Travel plans for those in the UK or planning to visit there are in disarray as the coronavirus global pandemic continues to unfold. As the COVID-19 pandemic reaches record highs of new cases and subsequent deaths, a recent mutation in the virus has caused much concern for researchers and government officials alike. Similar to a mutation found previously originating in South Africa, a variant of the COVID-19 virus has also appeared in the UK, supposedly stemming from the country of Kent.
Scientists have not said the mutation is likely to distort the effect of the coronavirus vaccines currently in development, but are keen to keep the mutation as contained as possible. Their concerns are shared by many around the world, with the governments of over 40 countries acting in accordance to guiding scientific principles and inflicting a travel ban on the UK.
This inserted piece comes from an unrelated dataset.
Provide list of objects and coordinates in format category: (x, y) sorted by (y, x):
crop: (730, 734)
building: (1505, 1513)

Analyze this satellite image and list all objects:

The fast spreading version of the virus has forced the UK government into a controversial decision to reverse the five day relaxation in coronavirus restrictions over the Christmas period, and instead put the south east of England into even tighter regulations. The previously three tiered lockdown system as a result has resulted in an additional Tier 4 being included in government policy making.
France, Brazil, Argentina, Belgium, Canada, China, Turkey, Russia, Switzerland, Saudi Arabia, Greece, Portugal, Spain and Peru are just some of the 40 countries who have imposed partial or full travel restrictions on the UK. Peru has even imposed a travel ban on any passenger that has visited Great Britain in the prior two weeks.
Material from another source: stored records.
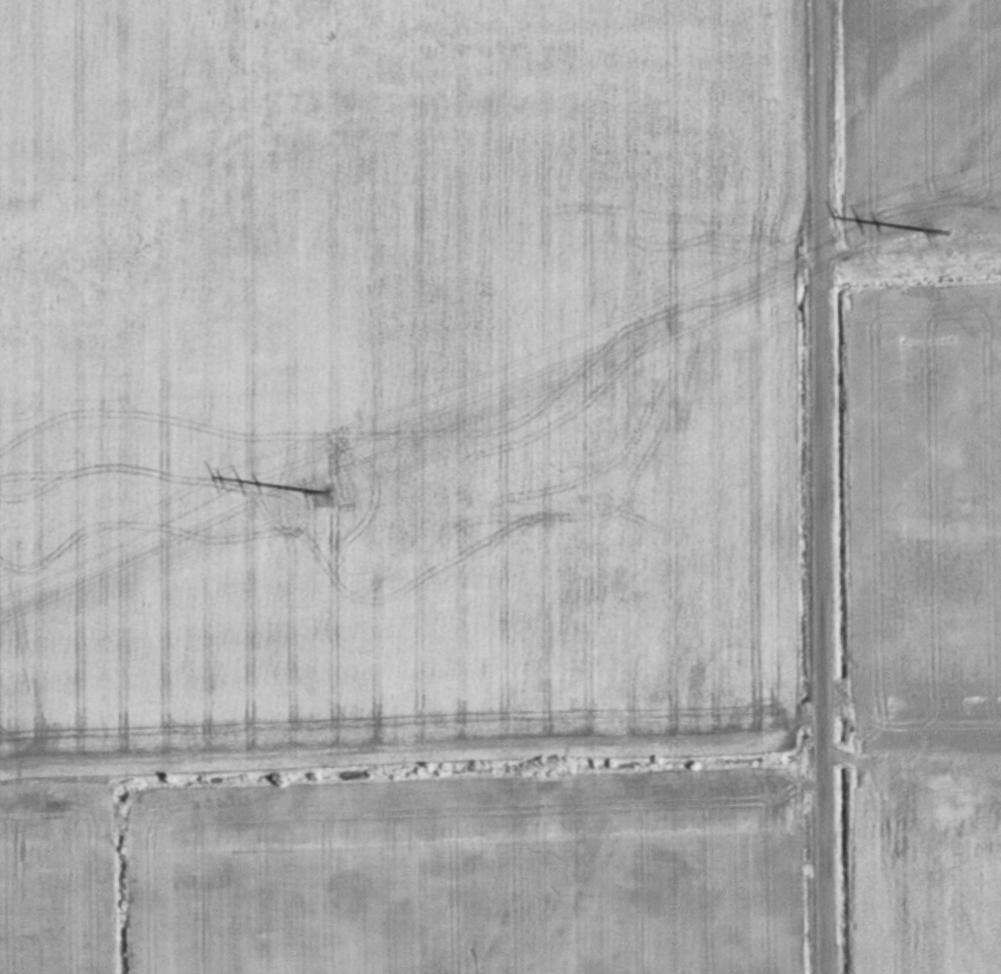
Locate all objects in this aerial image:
power tower: (952, 233)
road: (827, 487)
power tower: (335, 493)

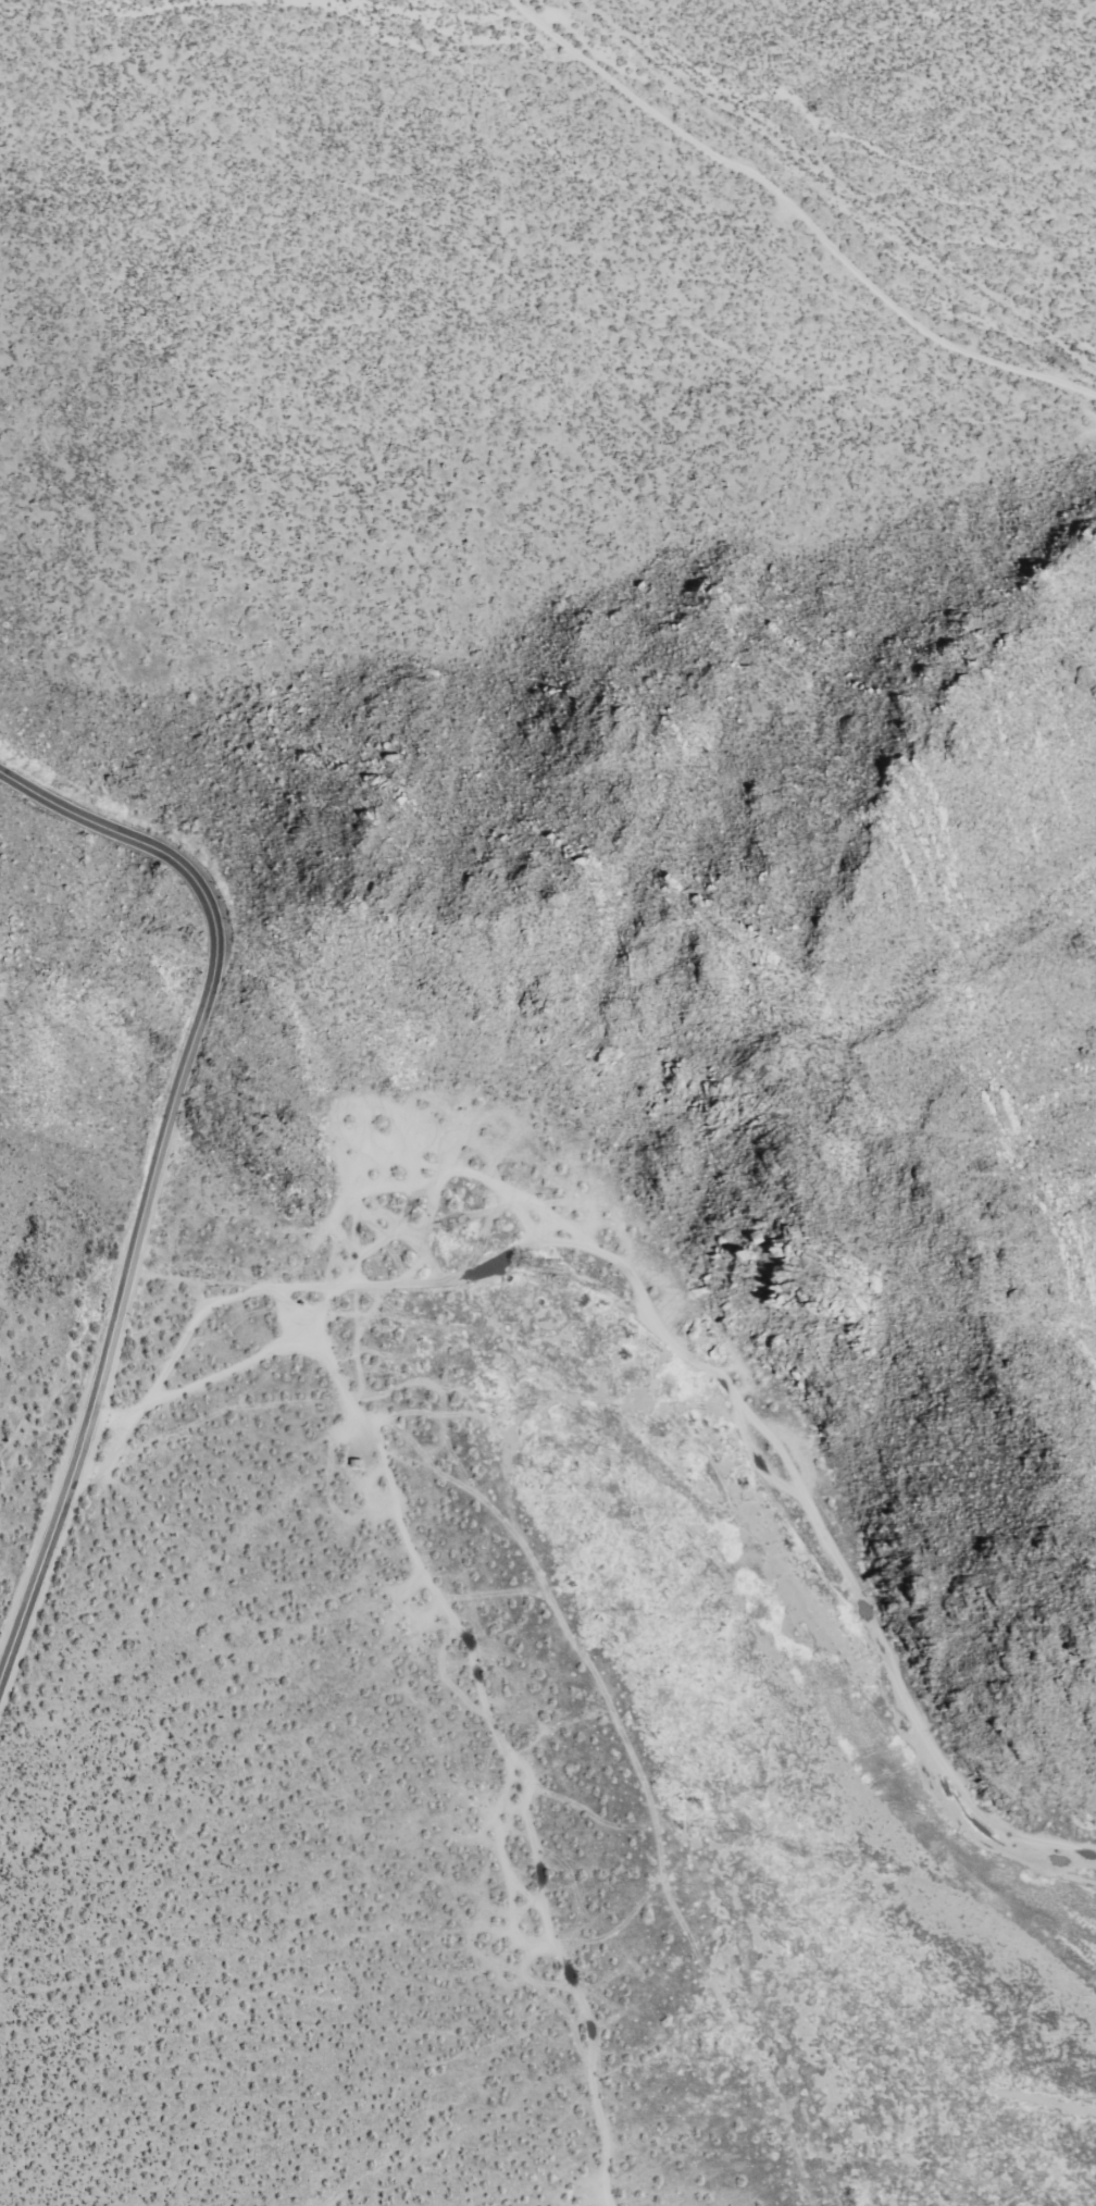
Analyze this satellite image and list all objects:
road: (798, 214)
road: (446, 1175)
road: (153, 1183)
road: (361, 1199)
road: (302, 1285)
road: (679, 1348)
road: (173, 1353)
road: (774, 1439)
building: (355, 1461)
road: (502, 1749)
It is not sure precisely where the new strain originated, though first noted in England in the south east county of Kent, as the same strains of the variant have been found elsewhere in the globe. Whilst this could be the result as person-to-person there is also the potential the mutation in the virus is of a natural genealogical benefit, and therefore occurring naturally but separately in the few instances of its mutation.